Depois de aprender a tocar piano sozinha, ela começou a escrever suas músicas. A Fine Frenzy, seu nome artístico, vem de um verso de Sonho de Uma Noite de Verão, de Shakespeare. Em uma entrevista, ela disse que escolheu o nome quando tinha um monte de livros abertos a sua frente e a fine frenzy simplesmente pulou da página.

Em 2007, ela lançou One Cell in The Sea, seu primeiro álbum. O primeiro single foi Almost Lover que, na minha opinião, é a melhor música de todo o CD. As canções são fortemente influenciadas pelas notas do piano de Alison e tem letras melancólicas e tocantes. Elas têm muita coesão entre si, visto que a maioria delas fala da dor de cotovelo do coração partido de Alison. O álbum é intenso, profundo e muito evocativo. As músicas que eu mais gosto são Almost Lover, Near To You e Rangers, então se alguém quiser ser iniciado no mundo de A Fine Frenzy, comece por essas!

 

Bomb in a Birdcage foi lançado em 2009 e é o segundo álbum de Alison. O primeiro single foi Blow Away, que não está entre as que eu mais gosto. Maaaaaaaaas esse CD contém a minha música preferida de todas: Swan Song. Não é uma música popular e até confesso que ela tem músicas melhores. MAS EU SIMPLESMENTE AMO ESSA MÚSICA!!! Sem nem ter um porque. Outro single desse álbum foi Electric Twist. E sim, eu gosto dessa música. Mas não sei POR QUE ela foi incluída. É tão diferente de todo o resto que eu nem sei como ela pôde gravar essa música! Me parece que é o tipo de música que só está ali pra chamar a atenção dos ouvintes, porque é animada e pop. Mas simplesmente não combina com o estilo dela!!! Argh, por que você fez isso, Alison????

 

E então veio o Pines, lançado ano passado, e que é diferente de tudo o que ela já fez. Pines é, na verdade, uma história sobre o último pinheiro, Pine, que restou de uma imensa floresta que desapareceu. Ele vive sozinho até que conhece uma coruja, Bird, que se torna sua amiga e o leva para outros lugares. Segundo Alison, cada música é um capítulo que leva ao próximo. As músicas são extremamente instrumentais contando não só com o já tradicional piano de Alison, mas também cello e outros instrumentos além de sons da natureza, como água, pássaros cantando etc. enfim, é uma experiência completa que realmente te leva pra esse universo criado por ela. E como a história era oh so marvelous  muito grande pra se limitar apenas ao álbum, ela escreveu um livro pra complementar! The Story of Pines foi lançado só em ebook e é ilustrado (eu amo ilustrações), uma graça!

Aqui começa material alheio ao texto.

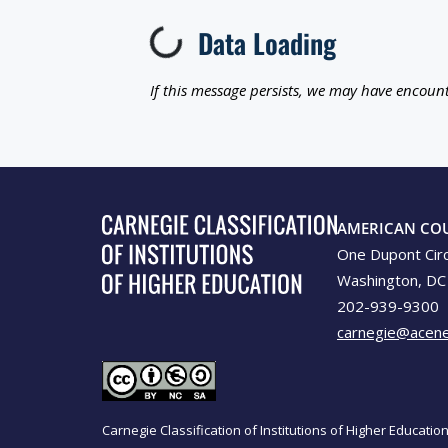
Data Loading
Loading...
If this message persists, we may have encount
AMERICAN CO
One Dupont Cir
Washington, DC
202-939-9300
carnegie@acene
Carnegie Classification of Institutions of Higher Educati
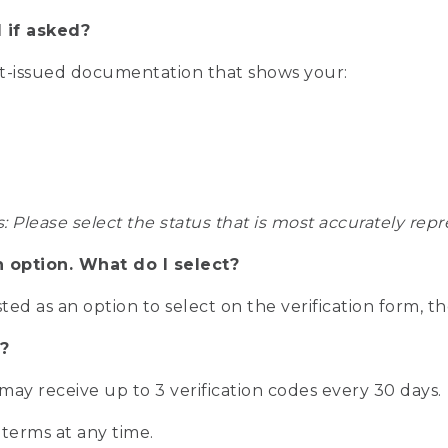
 if asked?
nt-issued documentation that shows your:
s: Please select the status that is most accurately r
n option. What do I select?
isted as an option to select on the verification form, t
?
r may receive up to 3 verification codes every 30 days.
 terms at any time.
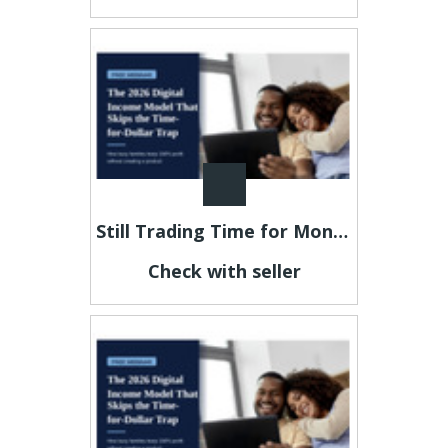
Still Trading Time for Money and Coming Up Short?
Check with seller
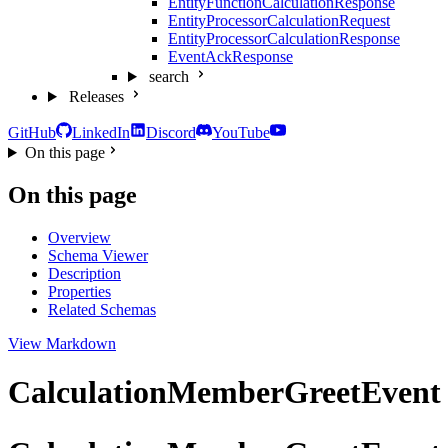
EntityFunctionCalculationResponse
EntityProcessorCalculationRequest
EntityProcessorCalculationResponse
EventAckResponse
search
Releases
GitHub
LinkedIn
Discord
YouTube
On this page
On this page
Overview
Schema Viewer
Description
Properties
Related Schemas
View Markdown
CalculationMemberGreetEvent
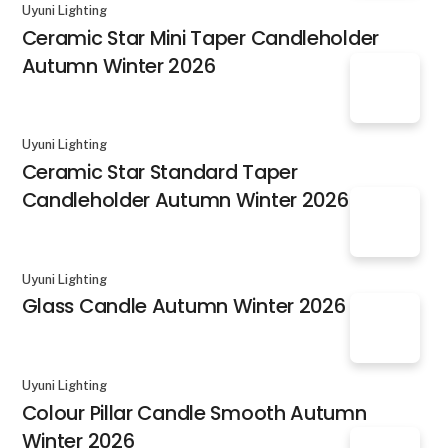
Uyuni Lighting
Ceramic Star Mini Taper Candleholder
Autumn Winter 2026
Uyuni Lighting
Ceramic Star Standard Taper
Candleholder Autumn Winter 2026
Uyuni Lighting
Glass Candle Autumn Winter 2026
Uyuni Lighting
Colour Pillar Candle Smooth Autumn
Winter 2026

Esse foi o álbum mais bem cotado pela crítica especializada, mas não é o mais badalado entre os fãs e público em geral. Sim, Pines é difícil de ser escutado. Eu mesma não gostei da primeira vez que escutei, mas logo me acostumei. Se você quiser apreciar e realmente entender esse CD é preciso escutá-lo mais de uma vez consecutiva. Aposto que no final você vai estar amando toda essa atmosfera mágica tanto quanto eu.

Mas para os apressadinhos de plantão, eu tenho a solução olha a rima aí, gente! Descobri isso há pouquíssimo tempo e acho que vocês vão amar! É um curta que conta a história do álbum, narrado pela própria Alison. E como não poderia deixar de ser, a trilha sonora é o álbum. Mesmo que você não tenha se interessado por A Fine Frenzy, vale a pena assistir. Duvido que alguém não seja tocado por essa história linda!

 

E por falar nisso… Alison estrelou em 2010 o curta Lost Things quando ainda era ruiva e linda. A música tema é dela e se chama Sleepwalking e combinou perfeitamente bem com o vídeo, que é uma graça. Vale a pena assistir!

 

A Fine Frenzy é uma cantora maravilhosa, de voz aveludada e impactante e que compõe as músicas mais lindas do mundo, além de tocar e ser escritora nas horas vagas. Uma verdadeira artista. Enquanto eu escrevo esse post, escuto Pines e sou transportada para um mundo mágico onde tudo é possível. Dê a mão a Alison e a deixe te levar nessa jornada fantástica também.